[Goal of the exercise]: Only lines with the word "cancer" are wanted; copy each of them from the listing below.

[Recorded information]:
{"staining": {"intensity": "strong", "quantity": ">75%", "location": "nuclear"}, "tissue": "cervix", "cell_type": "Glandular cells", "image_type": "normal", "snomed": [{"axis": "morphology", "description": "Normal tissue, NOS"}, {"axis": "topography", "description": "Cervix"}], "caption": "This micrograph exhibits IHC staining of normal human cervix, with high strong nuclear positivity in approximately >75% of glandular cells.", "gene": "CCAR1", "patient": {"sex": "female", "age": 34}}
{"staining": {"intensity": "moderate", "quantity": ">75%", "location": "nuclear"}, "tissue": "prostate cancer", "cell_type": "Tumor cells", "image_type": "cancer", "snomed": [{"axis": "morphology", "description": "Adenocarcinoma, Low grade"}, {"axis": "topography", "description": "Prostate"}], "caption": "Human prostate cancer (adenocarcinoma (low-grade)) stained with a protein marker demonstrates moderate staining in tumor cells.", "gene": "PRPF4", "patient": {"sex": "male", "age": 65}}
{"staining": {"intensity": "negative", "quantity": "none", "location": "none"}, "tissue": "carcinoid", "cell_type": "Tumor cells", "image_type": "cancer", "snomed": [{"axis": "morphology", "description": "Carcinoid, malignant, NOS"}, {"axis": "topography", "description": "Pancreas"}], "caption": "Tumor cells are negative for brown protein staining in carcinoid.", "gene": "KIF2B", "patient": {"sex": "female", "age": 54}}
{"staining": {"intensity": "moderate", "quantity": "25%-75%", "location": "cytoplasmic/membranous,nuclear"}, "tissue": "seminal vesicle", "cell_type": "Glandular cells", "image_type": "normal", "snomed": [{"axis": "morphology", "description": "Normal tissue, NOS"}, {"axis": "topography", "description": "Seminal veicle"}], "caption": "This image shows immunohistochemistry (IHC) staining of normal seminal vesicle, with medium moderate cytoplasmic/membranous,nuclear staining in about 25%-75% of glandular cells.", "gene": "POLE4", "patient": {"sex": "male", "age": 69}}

[Output for this exercise]:
{"staining": {"intensity": "moderate", "quantity": ">75%", "location": "nuclear"}, "tissue": "prostate cancer", "cell_type": "Tumor cells", "image_type": "cancer", "snomed": [{"axis": "morphology", "description": "Adenocarcinoma, Low grade"}, {"axis": "topography", "description": "Prostate"}], "caption": "Human prostate cancer (adenocarcinoma (low-grade)) stained with a protein marker demonstrates moderate staining in tumor cells.", "gene": "PRPF4", "patient": {"sex": "male", "age": 65}}
{"staining": {"intensity": "negative", "quantity": "none", "location": "none"}, "tissue": "carcinoid", "cell_type": "Tumor cells", "image_type": "cancer", "snomed": [{"axis": "morphology", "description": "Carcinoid, malignant, NOS"}, {"axis": "topography", "description": "Pancreas"}], "caption": "Tumor cells are negative for brown protein staining in carcinoid.", "gene": "KIF2B", "patient": {"sex": "female", "age": 54}}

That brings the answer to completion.